About this task: Return exactly the lines of the records below, starting at the line that contains "Email: | fosteringenquiries@dorsetcouncil.gov.uk |" and ending at the line that contains "carer with Dorset Council.", with both of those lines kept.

[Material supplied — start]

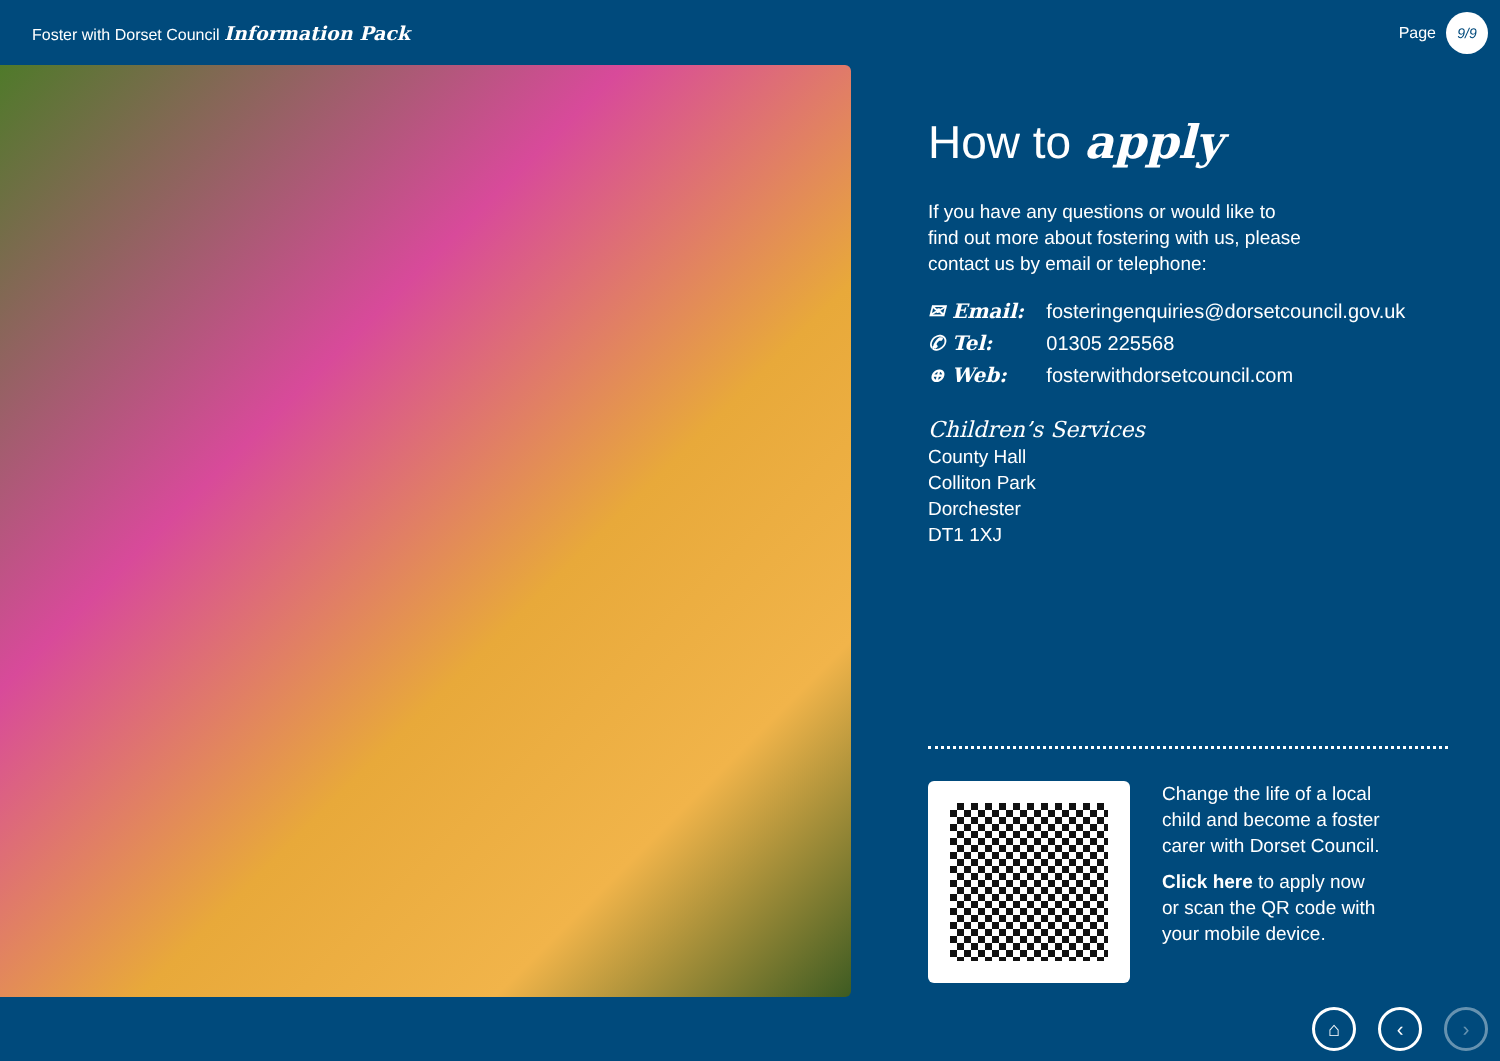Foster with Dorset Council Information Pack
Page 9/9
How to apply
If you have any questions or would like to
find out more about fostering with us, please
contact us by email or telephone:
| ✉ Email: | fosteringenquiries@dorsetcouncil.gov.uk |
| ✆ Tel: | 01305 225568 |
| ⊕ Web: | fosterwithdorsetcouncil.com |
Children’s Services
County Hall
Colliton Park
Dorchester
DT1 1XJ
Change the life of a local
child and become a foster
carer with Dorset Council.
Click here to apply now
or scan the QR code with
your mobile device.
⌂ ‹ ›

[Material supplied — finish]

Expected output:
| ✉ Email: | fosteringenquiries@dorsetcouncil.gov.uk |
| ✆ Tel: | 01305 225568 |
| ⊕ Web: | fosterwithdorsetcouncil.com |
Children’s Services
County Hall
Colliton Park
Dorchester
DT1 1XJ
Change the life of a local
child and become a foster
carer with Dorset Council.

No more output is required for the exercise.